While conspiracy myths have existed since feudal times and most likely even before that, one gets the impression that today, “whenever and wherever something exists, there is some sort of conspiracy myth” about it. Almost all conspiracy myths come with a hefty dose of paranoia as well as a circle-the-wagon feeling of “If you are with them, you cannot be with us”. Already those who utter the slightest possibility of disbelief are assessed as being “with them”.
What nearly all conspiracy myths have in common is their attempt to reduce complex social, economic and political issues to simple, black and white explanations. They explain them in a way that is easily understood. On the other hand, there are also some more elaborate conspiracy myths – and ‘Angela Merkel is Hitler’s daughter’ is among the best examples of those. Here it is:
Adolf Hitler died in a plane crash in the 1950s. But before that Hitler donated his sperm to Gretl Braun, the sister of Eva Braun. Eva Braun was the lover of the Führer. The insemination was successful and Gretl Braun gave birth to a girl called Angela. Angela is named after Eva Braun’s niece, Angela Maria ‘Geli’ Raubal.

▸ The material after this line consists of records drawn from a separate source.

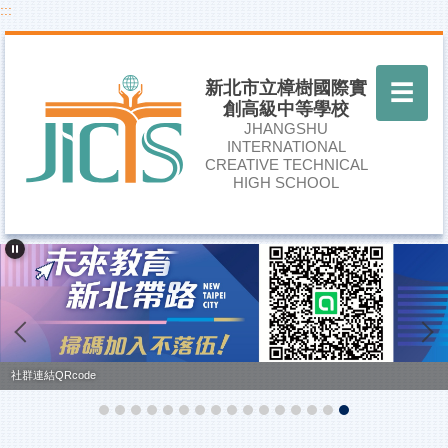
:::
跳
到
主
要
新北市立樟樹國際實
☰
內
創高級中等學校
容
JHANGSHU
區
INTERNATIONAL
CREATIVE TECHNICAL
HIGH SCHOOL
社群連結QRcode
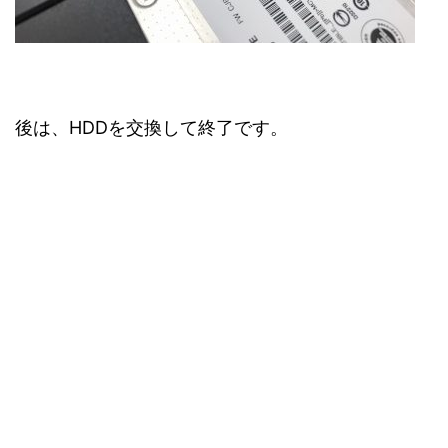
後は、HDDを交換して終了です。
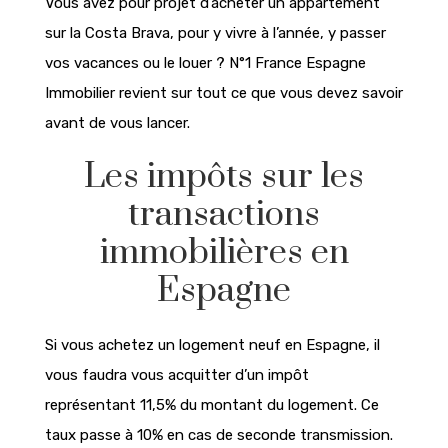
Vous avez pour projet d’acheter un appartement
sur la Costa Brava, pour y vivre à l’année, y passer
vos vacances ou le louer ? N°1 France Espagne
Immobilier revient sur tout ce que vous devez savoir
avant de vous lancer.
Les impôts sur les
transactions
immobilières en
Espagne
Si vous achetez un logement neuf en Espagne, il
vous faudra vous acquitter d’un impôt
représentant 11,5% du montant du logement. Ce
taux passe à 10% en cas de seconde transmission.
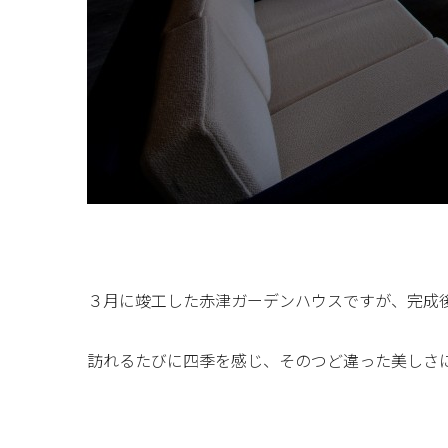
３月に竣工した赤津ガーデンハウスですが、完成
訪れるたびに四季を感じ、そのつど違った美しさ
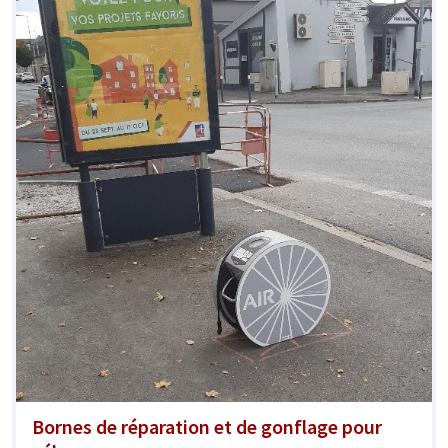
Bornes de réparation et de gonflage pour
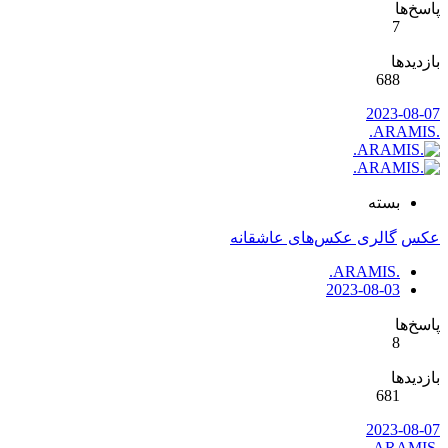
پاسخ‌ها
7
بازدیدها
688
2023-08-07
.ARAMIS.
بسته
عکس
گالری عکس‌های عاشقانه
.ARAMIS.
2023-08-03
پاسخ‌ها
8
بازدیدها
681
2023-08-07
.ARAMIS.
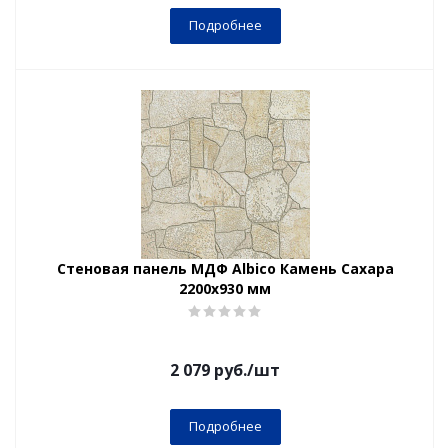
Подробнее
Стеновая панель МДФ Albico Камень Сахара
2200х930 мм
2 079
руб.
/шт
Подробнее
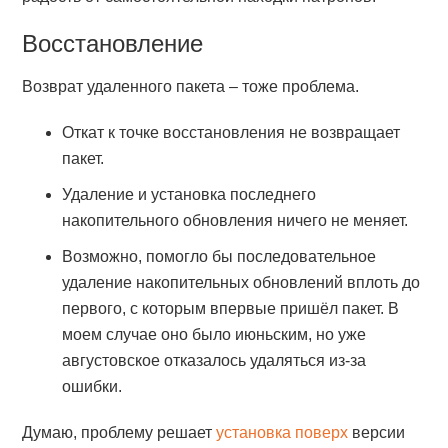
Восстановление
Возврат удаленного пакета – тоже проблема.
Откат к точке восстановления не возвращает
пакет.
Удаление и установка последнего
накопительного обновления ничего не меняет.
Возможно, помогло бы последовательное
удаление накопительных обновлений вплоть до
первого, с которым впервые пришёл пакет. В
моем случае оно было июньским, но уже
августовское отказалось удаляться из-за
ошибки.
Думаю, проблему решает
установка поверх
версии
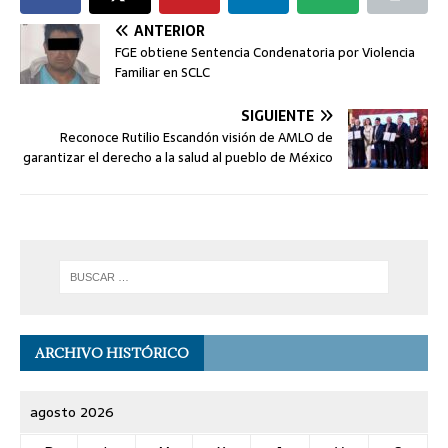
ANTERIOR
FGE obtiene Sentencia Condenatoria por Violencia
Familiar en SCLC
SIGUIENTE
Reconoce Rutilio Escandón visión de AMLO de
garantizar el derecho a la salud al pueblo de México
ARCHIVO HISTÓRICO
agosto 2026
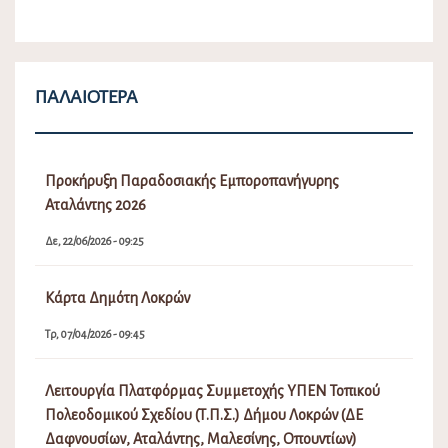
ΠΑΛΑΙΌΤΕΡΑ
Προκήρυξη Παραδοσιακής Εμποροπανήγυρης
Αταλάντης 2026
Δε, 22/06/2026 - 09:25
Κάρτα Δημότη Λοκρών
Τρ, 07/04/2026 - 09:45
Λειτουργία Πλατφόρμας Συμμετοχής ΥΠΕΝ Τοπικού
Πολεοδομικού Σχεδίου (Τ.Π.Σ.) Δήμου Λοκρών (ΔΕ
Δαφνουσίων, Αταλάντης, Μαλεσίνης, Οπουντίων)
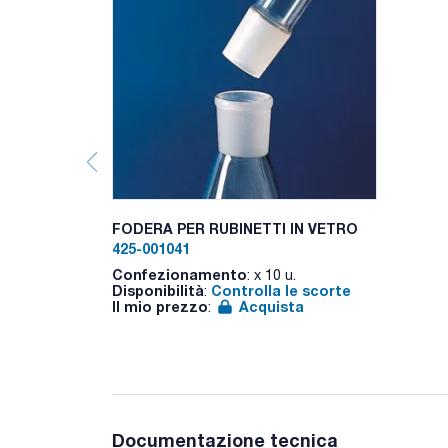
FODERA PER RUBINETTI IN VETRO
425-001041
Confezionamento
: x 10 u.
Disponibilità
Controlla le scorte
:
Il mio prezzo
Acquista
:
Documentazione tecnica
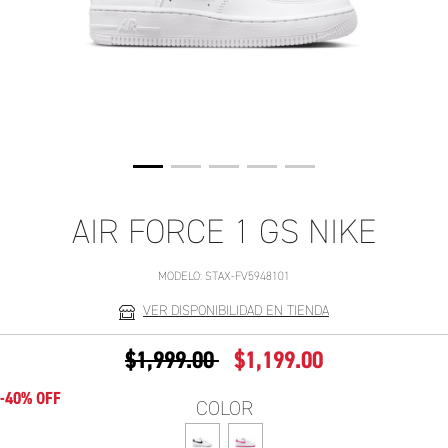
AIR FORCE 1 GS NIKE
MODELO:
STAX-FV5948101
VER DISPONIBILIDAD EN TIENDA
PRECIO REDUCIDO DE
A
$1,999.00
$1,199.00
-40% OFF
COLOR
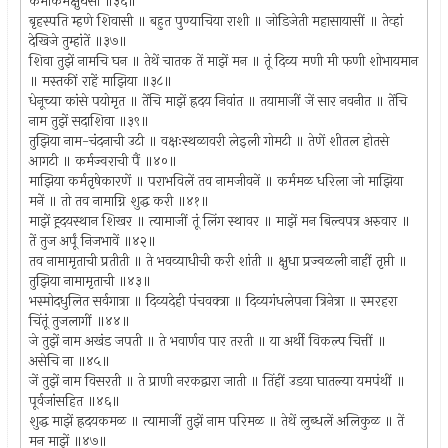
कर्माकर्मक्षुधेसी ॥३६॥
बृहस्पति म्हणे शिवासी ॥ बहुत पुण्याचिया राशी ॥ जोडिजेती महासायासीं ॥ तेव्हां
देखिजे तुम्हांतें ॥३७॥
शिवा तुझें नामचि घन ॥ तेथें चातक तें माझें मन ॥ तूं दिव्य मणी मी फणी शोभायमान
॥ मस्तकीं राहें माझिया ॥३८॥
धेनूच्या कांसे पयोमृत ॥ तेंचि माझें ह्रदय निवांत ॥ तयामाजीं जें सार नवनीत ॥ तेंचि
नाम तुझें सदाशिवा ॥३९॥
तुझिया नाम-चंदनाची उटी ॥ वक्षःस्थळावरी लेइली गोमटी ॥ तेणें शीतल होतसे
आगटी ॥ कर्मज्वराची पैं ॥४०॥
माझिया कर्मतृषेकारणें ॥ पराभविलें तव नामजीवनें ॥ कर्ममळ धरिला जो माझिया
मनें ॥ तो तव नामाग्नि शुद्ध करी ॥४१॥
माझें ह्र्दयस्थान शिखर ॥ त्यामाजीं तूं लिंग स्थावर ॥ माझें मन बिल्वपत्र अरुवार ॥
तें तुज अर्पूं निजभावें ॥४२॥
तव नामामृताची प्रतीती ॥ ते भवव्याधीची करी शांती ॥ क्षुधा प्रज्वळली नाहीं तृप्ती ॥
तुझिया नामामृताची ॥४३॥
भस्मोदधुलित सर्वगात्रा ॥ दिव्यदेही पंचवक्त्रा ॥ दिव्यगंधलेपना त्रिनेत्रा ॥ स्मरहरा
चिंतूं तुजलागीं ॥४४॥
जे तुझें नाम अखंड जपती ॥ ते भवार्णव पार तरती ॥ या अर्थी विकल्प चित्तीं ॥
असेचि ना ॥४५॥
जें तुझें नाम विसरती ॥ ते प्राणी नरकद्वारा जाती ॥ तिंहीं उडया घातल्या यमपंथीं ॥
पूर्वजांसहित ॥४६॥
शुद्ध माझें ह्रदयकमळ ॥ त्यामाजीं तुझें नाम परिमळ ॥ तेथें लुब्धलें अलिकुळ ॥ तें
मन माझें ॥४७॥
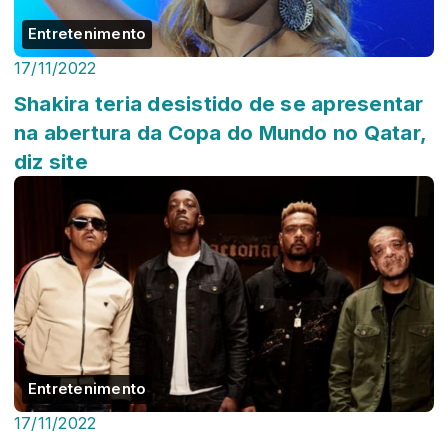
Entretenimento
17/11/2022
Shakira teria desistido de se apresentar
na abertura da Copa do Mundo no Qatar,
diz site
Entretenimento
17/11/2022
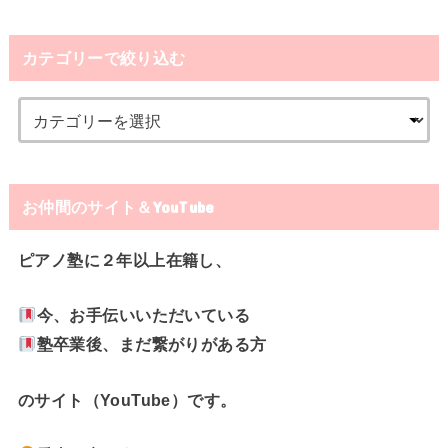
カテゴリーで絞り込む
お仲間のサイト＆YouTube
ピアノ塾に２年以上在籍し、
今、お手伝いいただいている
塾卒業後、まだ繋がりがある方
のサイト（YouTube）です。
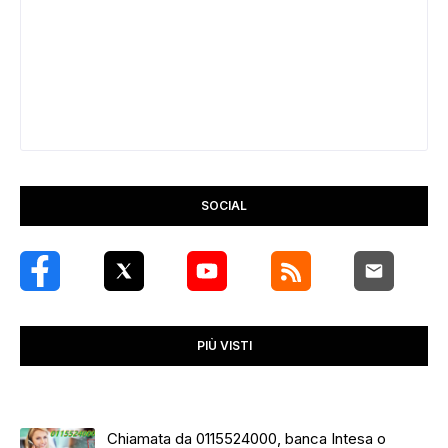
SOCIAL
PIÙ VISTI
Chiamata da 0115524000, banca Intesa o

This might sound laughable (actually it is), but, on the other hand, “more bullshit is always possible”, enriching the world of conspiracy theories on a daily level. Much of this applies to the motto, “Whatever excites and is outrageous will lead to more clicks … this is the e=mc2 of the internet.” Secondly, “‘True’ is whatever is good for us and our group.” A prime example was another particular conspiracy myth, one of the most hideous and dangerous examples: the infamous Protocols of the elders of Zion. Although shown to be a fake by the New York Times in 1921, its afterlife continued when Germany’s “Nazis distributed it massively during the 1920s”.
This conspiracy theory had extremely bitter consequences, ending in Auschwitz. Even today, “the protocols are still read and believed”, as the recent case of an AfD parliamentarian shows.
All this indicates that, as ridiculous as many such myths seem to be, “conspiracy theories have to be taken enormously serious”. Obviously, the people behind them never refer to themselves ‘conspiracy theorists’. They call themselves “truth seekers dedicated to enlightenment”. To be a conspiracy myth inventor, it is important to know that facts do not matter at all. What matters is the believability of a conspiracy.
Perhaps one of the true “masters of conspiracy theories was Adolf Hitler. He also believed in the protocols … similar tendencies can be detected in Donald Trump”.